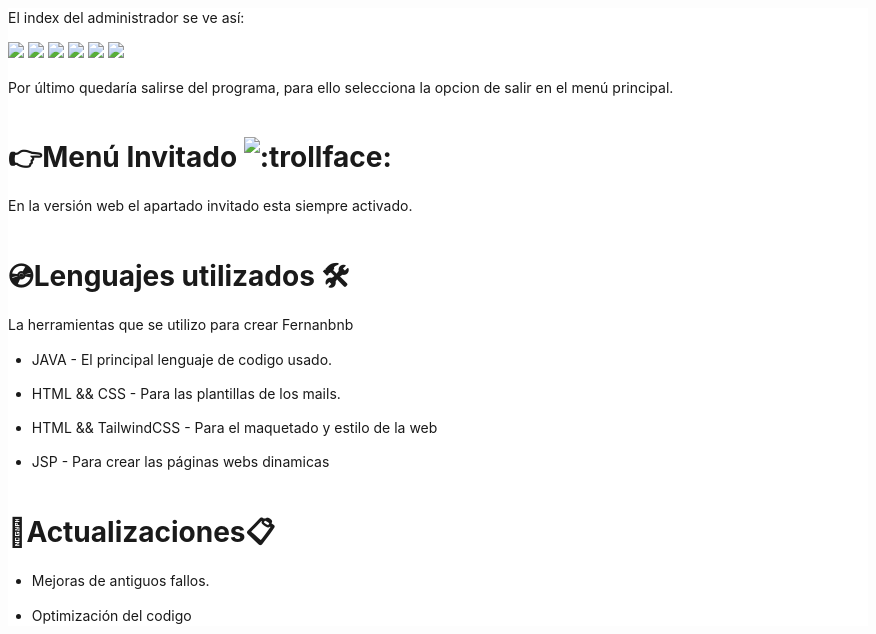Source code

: <div id='id5' />

El  index del administrador se ve así:

<img src="https://media.discordapp.net/attachments/1155629589486379059/1155647333246189578/image.png?width=1383&height=670" style="zoom:100%;" />



<img src="https://media.discordapp.net/attachments/1155629589486379059/1155647473822470184/image.png?width=1423&height=670" style="zoom:100%;" />



<img src="https://cdn.discordapp.com/attachments/1155629589486379059/1155647643423354910/image.png" style="zoom:100%;" />



<img src="https://media.discordapp.net/attachments/1155629589486379059/1155647860155613274/image.png?width=1386&height=670" style="zoom:100%;" />



<img src="https://media.discordapp.net/attachments/1155629589486379059/1155648012966699060/image.png?width=1393&height=670" style="zoom:100%;" />

<img src="https://media.discordapp.net/attachments/1155629589486379059/1155648247201812642/image.png?width=1393&height=670" style="zoom:100%;" />

Por último quedaría salirse del programa, para ello selecciona la opcion de salir en el menú principal.

# 👉Menú Invitado ![:trollface:](https://github.githubassets.com/images/icons/emoji/trollface.png) 

<div id='id6' />

En la versión web el apartado invitado esta siempre activado.

# 💿Lenguajes utilizados 🛠️

<div id='id7' />

La herramientas que se utilizo para crear Fernanbnb

* JAVA - El principal lenguaje de codigo usado.

* HTML && CSS - Para las plantillas de los mails. 

* HTML && TailwindCSS - Para el maquetado y estilo de la web

* JSP - Para crear las páginas webs dinamicas

  

# **👀Actualizaciones📋**

<div id='id8' />

- Mejoras de antiguos fallos.

- Optimización del codigo

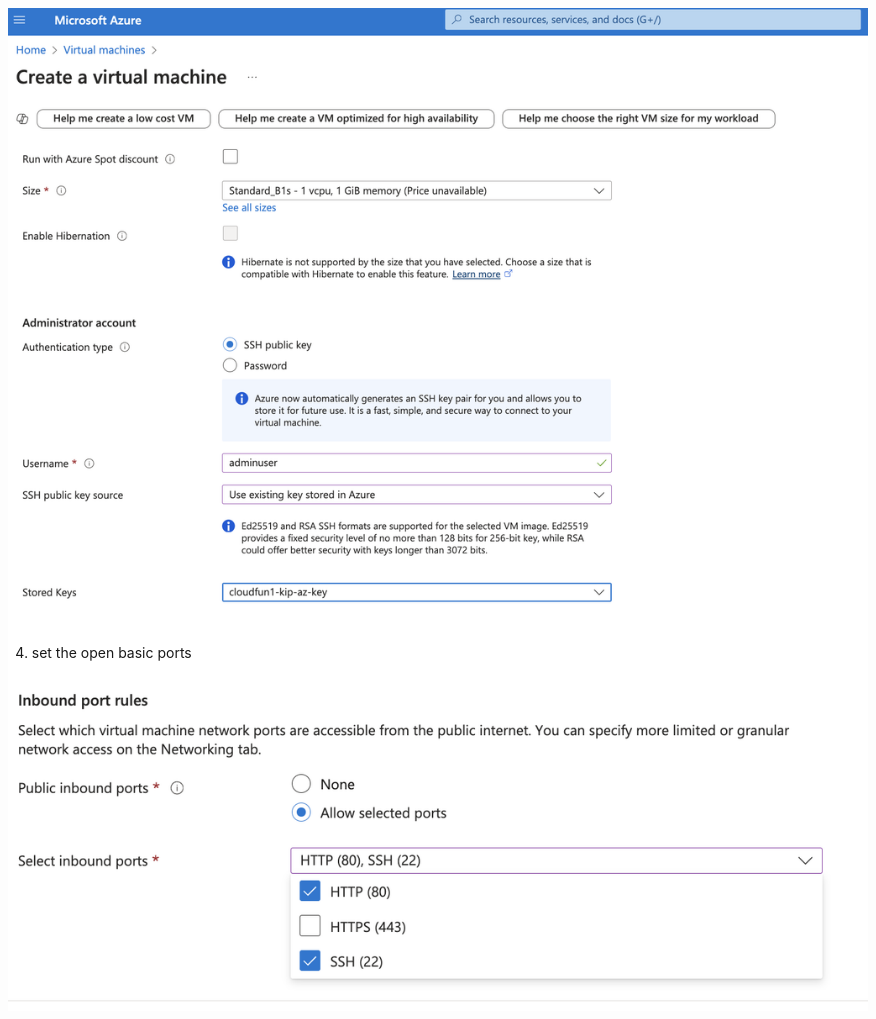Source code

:![4_app_public_key](../screenshots/azure_provisioning_screenshots/4_app_use_public_key.png)

4) set the open basic ports

![5_app_set_ports](../screenshots/azure_provisioning_screenshots/5_app_set_ports.png)
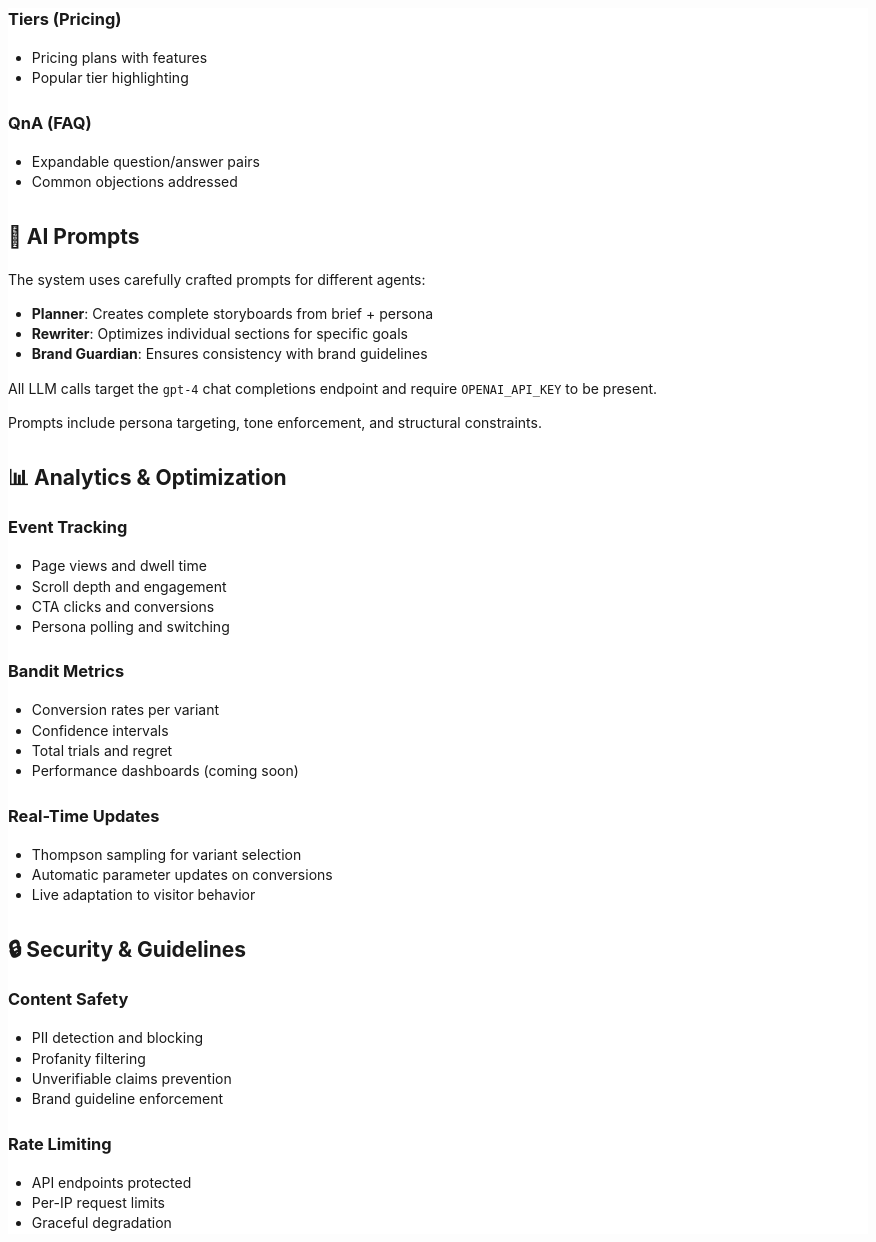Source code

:### Tiers (Pricing)
- Pricing plans with features
- Popular tier highlighting

### QnA (FAQ)
- Expandable question/answer pairs
- Common objections addressed

## 🧠 AI Prompts

The system uses carefully crafted prompts for different agents:

- **Planner**: Creates complete storyboards from brief + persona
- **Rewriter**: Optimizes individual sections for specific goals
- **Brand Guardian**: Ensures consistency with brand guidelines

All LLM calls target the `gpt-4` chat completions endpoint and require `OPENAI_API_KEY` to be present.

Prompts include persona targeting, tone enforcement, and structural constraints.

## 📊 Analytics & Optimization

### Event Tracking
- Page views and dwell time
- Scroll depth and engagement
- CTA clicks and conversions
- Persona polling and switching

### Bandit Metrics
- Conversion rates per variant
- Confidence intervals
- Total trials and regret
- Performance dashboards (coming soon)

### Real-Time Updates
- Thompson sampling for variant selection
- Automatic parameter updates on conversions
- Live adaptation to visitor behavior

## 🔒 Security & Guidelines

### Content Safety
- PII detection and blocking
- Profanity filtering
- Unverifiable claims prevention
- Brand guideline enforcement

### Rate Limiting
- API endpoints protected
- Per-IP request limits
- Graceful degradation
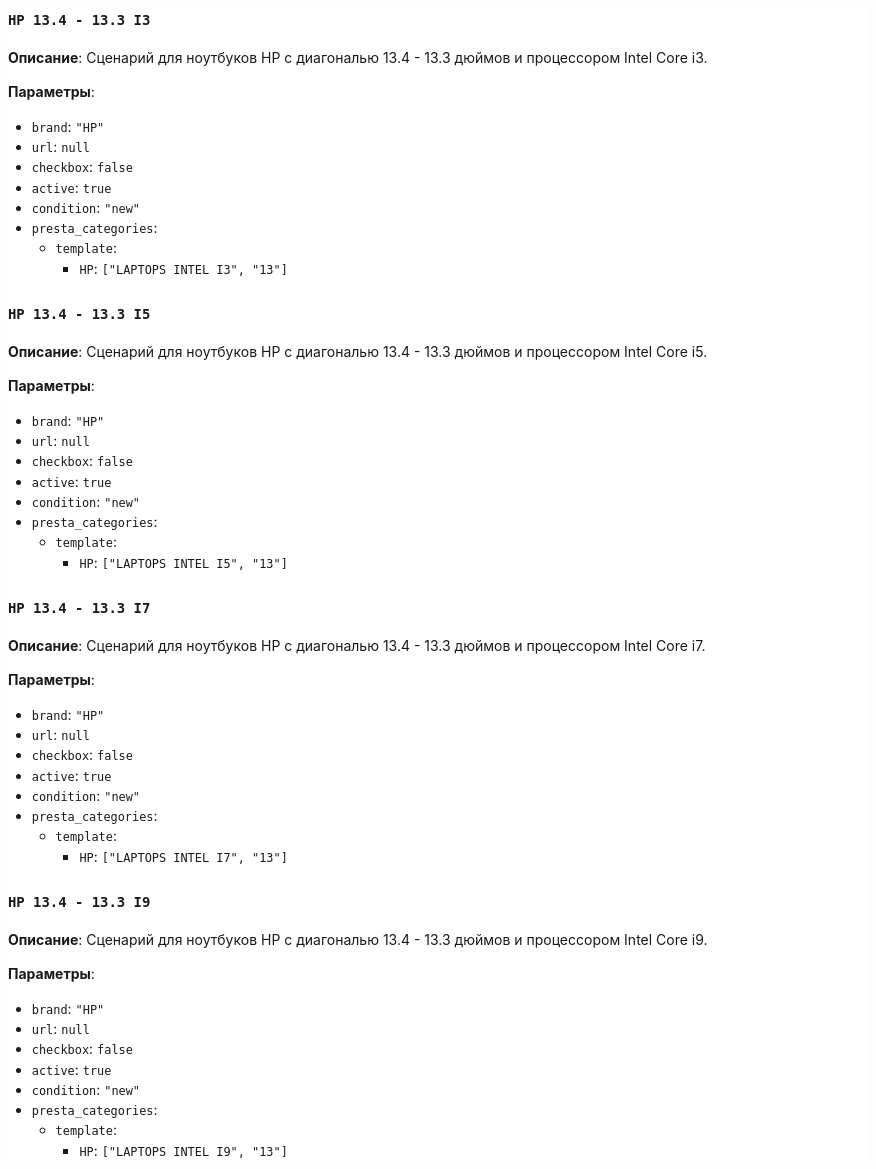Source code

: ### `HP 13.4 - 13.3 I3`
**Описание**: Сценарий для ноутбуков HP с диагональю 13.4 - 13.3 дюймов и процессором Intel Core i3.

**Параметры**:
- `brand`: `"HP"`
- `url`: `null`
- `checkbox`: `false`
- `active`: `true`
- `condition`: `"new"`
- `presta_categories`:
  - `template`:
    - `HP`: `["LAPTOPS INTEL I3", "13"]`

### `HP 13.4 - 13.3 I5`
**Описание**: Сценарий для ноутбуков HP с диагональю 13.4 - 13.3 дюймов и процессором Intel Core i5.

**Параметры**:
- `brand`: `"HP"`
- `url`: `null`
- `checkbox`: `false`
- `active`: `true`
- `condition`: `"new"`
- `presta_categories`:
  - `template`:
    - `HP`: `["LAPTOPS INTEL I5", "13"]`

### `HP 13.4 - 13.3 I7`
**Описание**: Сценарий для ноутбуков HP с диагональю 13.4 - 13.3 дюймов и процессором Intel Core i7.

**Параметры**:
- `brand`: `"HP"`
- `url`: `null`
- `checkbox`: `false`
- `active`: `true`
- `condition`: `"new"`
- `presta_categories`:
  - `template`:
    - `HP`: `["LAPTOPS INTEL I7", "13"]`

### `HP 13.4 - 13.3 I9`
**Описание**: Сценарий для ноутбуков HP с диагональю 13.4 - 13.3 дюймов и процессором Intel Core i9.

**Параметры**:
- `brand`: `"HP"`
- `url`: `null`
- `checkbox`: `false`
- `active`: `true`
- `condition`: `"new"`
- `presta_categories`:
  - `template`:
    - `HP`: `["LAPTOPS INTEL I9", "13"]`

□ □ □ □

The job is to return the listing above exactly, minus its pictures.

Source code

: <div id='id5' />

El  index del administrador se ve así:

<img src="https://media.discordapp.net/attachments/1155629589486379059/1155647333246189578/image.png?width=1383&height=670" style="zoom:100%;" />



<img src="https://media.discordapp.net/attachments/1155629589486379059/1155647473822470184/image.png?width=1423&height=670" style="zoom:100%;" />



<img src="https://cdn.discordapp.com/attachments/1155629589486379059/1155647643423354910/image.png" style="zoom:100%;" />



<img src="https://media.discordapp.net/attachments/1155629589486379059/1155647860155613274/image.png?width=1386&height=670" style="zoom:100%;" />



<img src="https://media.discordapp.net/attachments/1155629589486379059/1155648012966699060/image.png?width=1393&height=670" style="zoom:100%;" />

<img src="https://media.discordapp.net/attachments/1155629589486379059/1155648247201812642/image.png?width=1393&height=670" style="zoom:100%;" />

Por último quedaría salirse del programa, para ello selecciona la opcion de salir en el menú principal.

# 👉Menú Invitado ![:trollface:](https://github.githubassets.com/images/icons/emoji/trollface.png) 

<div id='id6' />

En la versión web el apartado invitado esta siempre activado.

# 💿Lenguajes utilizados 🛠️

<div id='id7' />

La herramientas que se utilizo para crear Fernanbnb

* JAVA - El principal lenguaje de codigo usado.

* HTML && CSS - Para las plantillas de los mails. 

* HTML && TailwindCSS - Para el maquetado y estilo de la web

* JSP - Para crear las páginas webs dinamicas

  

# **👀Actualizaciones📋**

<div id='id8' />

- Mejoras de antiguos fallos.

- Optimización del codigo

Source code

:![4_app_public_key](../screenshots/azure_provisioning_screenshots/4_app_use_public_key.png)

4) set the open basic ports

![5_app_set_ports](../screenshots/azure_provisioning_screenshots/5_app_set_ports.png)
Source code

:### Tiers (Pricing)
- Pricing plans with features
- Popular tier highlighting

### QnA (FAQ)
- Expandable question/answer pairs
- Common objections addressed

## 🧠 AI Prompts

The system uses carefully crafted prompts for different agents:

- **Planner**: Creates complete storyboards from brief + persona
- **Rewriter**: Optimizes individual sections for specific goals
- **Brand Guardian**: Ensures consistency with brand guidelines

All LLM calls target the `gpt-4` chat completions endpoint and require `OPENAI_API_KEY` to be present.

Prompts include persona targeting, tone enforcement, and structural constraints.

## 📊 Analytics & Optimization

### Event Tracking
- Page views and dwell time
- Scroll depth and engagement
- CTA clicks and conversions
- Persona polling and switching

### Bandit Metrics
- Conversion rates per variant
- Confidence intervals
- Total trials and regret
- Performance dashboards (coming soon)

### Real-Time Updates
- Thompson sampling for variant selection
- Automatic parameter updates on conversions
- Live adaptation to visitor behavior

## 🔒 Security & Guidelines

### Content Safety
- PII detection and blocking
- Profanity filtering
- Unverifiable claims prevention
- Brand guideline enforcement

### Rate Limiting
- API endpoints protected
- Per-IP request limits
- Graceful degradation
Source code

: ### `HP 13.4 - 13.3 I3`
**Описание**: Сценарий для ноутбуков HP с диагональю 13.4 - 13.3 дюймов и процессором Intel Core i3.

**Параметры**:
- `brand`: `"HP"`
- `url`: `null`
- `checkbox`: `false`
- `active`: `true`
- `condition`: `"new"`
- `presta_categories`:
  - `template`:
    - `HP`: `["LAPTOPS INTEL I3", "13"]`

### `HP 13.4 - 13.3 I5`
**Описание**: Сценарий для ноутбуков HP с диагональю 13.4 - 13.3 дюймов и процессором Intel Core i5.

**Параметры**:
- `brand`: `"HP"`
- `url`: `null`
- `checkbox`: `false`
- `active`: `true`
- `condition`: `"new"`
- `presta_categories`:
  - `template`:
    - `HP`: `["LAPTOPS INTEL I5", "13"]`

### `HP 13.4 - 13.3 I7`
**Описание**: Сценарий для ноутбуков HP с диагональю 13.4 - 13.3 дюймов и процессором Intel Core i7.

**Параметры**:
- `brand`: `"HP"`
- `url`: `null`
- `checkbox`: `false`
- `active`: `true`
- `condition`: `"new"`
- `presta_categories`:
  - `template`:
    - `HP`: `["LAPTOPS INTEL I7", "13"]`

### `HP 13.4 - 13.3 I9`
**Описание**: Сценарий для ноутбуков HP с диагональю 13.4 - 13.3 дюймов и процессором Intel Core i9.

**Параметры**:
- `brand`: `"HP"`
- `url`: `null`
- `checkbox`: `false`
- `active`: `true`
- `condition`: `"new"`
- `presta_categories`:
  - `template`:
    - `HP`: `["LAPTOPS INTEL I9", "13"]`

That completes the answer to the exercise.